Originally Answered: What is the communist manifesto all about?
The Communist Manifesto is a ~30-page pamphlet that was published in Germany in 1848. It’s rather intellectual, and lays out a pointed analysis of the links between politics, the economy, and society. In addition to its analysis of the past, it also projects a hypothesis for future social progression. The basis for social progression, according to the Manifesto, is the shifting of economic power in four stages.

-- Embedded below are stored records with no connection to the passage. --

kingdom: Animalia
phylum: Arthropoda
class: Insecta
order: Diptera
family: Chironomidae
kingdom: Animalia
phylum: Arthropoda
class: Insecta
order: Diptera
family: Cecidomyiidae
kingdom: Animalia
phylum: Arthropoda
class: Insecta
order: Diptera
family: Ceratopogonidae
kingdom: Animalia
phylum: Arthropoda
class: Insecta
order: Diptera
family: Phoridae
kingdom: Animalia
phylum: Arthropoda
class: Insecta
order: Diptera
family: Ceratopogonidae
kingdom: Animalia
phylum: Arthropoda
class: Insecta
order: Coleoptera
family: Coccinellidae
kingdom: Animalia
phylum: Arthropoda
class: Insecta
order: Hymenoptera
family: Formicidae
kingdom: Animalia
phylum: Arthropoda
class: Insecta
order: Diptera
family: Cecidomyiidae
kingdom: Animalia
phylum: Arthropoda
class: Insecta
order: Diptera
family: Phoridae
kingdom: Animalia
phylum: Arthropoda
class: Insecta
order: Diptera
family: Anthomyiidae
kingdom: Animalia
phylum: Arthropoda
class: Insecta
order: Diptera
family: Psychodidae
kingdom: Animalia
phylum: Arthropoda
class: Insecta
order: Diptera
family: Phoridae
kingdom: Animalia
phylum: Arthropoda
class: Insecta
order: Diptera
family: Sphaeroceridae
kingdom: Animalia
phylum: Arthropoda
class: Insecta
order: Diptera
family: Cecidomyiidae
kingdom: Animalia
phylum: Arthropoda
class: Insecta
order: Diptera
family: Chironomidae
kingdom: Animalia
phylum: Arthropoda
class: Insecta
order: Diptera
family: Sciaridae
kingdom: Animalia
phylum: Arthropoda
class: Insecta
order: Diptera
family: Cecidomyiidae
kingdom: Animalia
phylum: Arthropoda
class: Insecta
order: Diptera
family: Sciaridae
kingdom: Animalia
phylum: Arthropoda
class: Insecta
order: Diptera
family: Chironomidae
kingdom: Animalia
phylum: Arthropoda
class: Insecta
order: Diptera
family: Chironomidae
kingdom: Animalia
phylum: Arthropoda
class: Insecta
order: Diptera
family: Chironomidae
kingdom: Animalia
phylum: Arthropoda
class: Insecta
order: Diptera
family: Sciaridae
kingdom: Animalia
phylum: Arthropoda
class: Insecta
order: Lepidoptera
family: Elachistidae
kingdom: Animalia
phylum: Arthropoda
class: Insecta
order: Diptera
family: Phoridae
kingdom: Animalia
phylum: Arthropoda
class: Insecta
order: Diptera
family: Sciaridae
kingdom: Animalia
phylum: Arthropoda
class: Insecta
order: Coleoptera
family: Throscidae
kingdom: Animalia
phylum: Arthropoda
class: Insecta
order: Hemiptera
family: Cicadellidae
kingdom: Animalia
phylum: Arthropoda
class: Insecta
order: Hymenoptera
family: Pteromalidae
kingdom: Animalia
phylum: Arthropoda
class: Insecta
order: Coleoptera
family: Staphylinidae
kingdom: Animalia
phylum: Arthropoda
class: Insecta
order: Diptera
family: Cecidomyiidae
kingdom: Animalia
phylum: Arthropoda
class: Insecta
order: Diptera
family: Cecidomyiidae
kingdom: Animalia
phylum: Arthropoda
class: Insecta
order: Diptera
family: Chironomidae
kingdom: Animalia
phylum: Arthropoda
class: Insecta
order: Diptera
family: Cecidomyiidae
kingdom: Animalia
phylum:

Little Communism - Feudalism
A shift from collective power in small groups, to consolidated power under a single entity. This shift occurred to provide protection for agrarian civilizations against foreign invasion, and to keep trade organized and efficient. Feudalism - Capitalism A shift of power from a single entity to the wealthy elite. This shift occurred because some people in the merchant classes started to amass more wealth than some people in the noble classes. They realized that it was wealth that gave them power, which they used to leverage political power. When confronted by the feudal power structure, they eventually revolted rather than compromise again, doing away with the notion of divine right and bloodlines, at least in politics. Capitalism - Socialism A shift in power from the wealthy elite to the working class. This shift has yet to occur; driven by capitalism’s failure to provide basic needs to people in spite of overproduction, it is the working class that has the power to enact this change. Their knowledge about the operations of individual pieces of the system allows them to organize for collective power over the elite merchant class. Socialism - Communism A shift in power from the working class to… everyone. With sustainability in mind, and a diverse society, structures of power and oppression become obsolete. For this progression to happen, nations must realize that trade and prosperity bring far greater good than war and domination. With no war, and open systems of political and economic democracy in place, militaries and national borders become irrelevant; they serve no purpose at this point, and so the State, as a monopoly on violence, ceases to be necessary, and eventually dissolves. Government becomes purely administrative. The point of the Manifesto is to apply scientific thought to social conditions and organization. History is its data set, and Communism is its hypothesis. Its analysis of feudalism and its subsequent predictions about the limitations and failures of capitalism are strikingly accurate. Its predictions on how socialism and communism operate and come about are logical, and well-reasoned based on the available data (history) at the time of its writing (1848). However, distortion of these ideas, and misrepresentation of their implementation, have resulted in a pretty low understanding of what the Manifesto actually discusses, and the actual system it suggests humans might one day live by.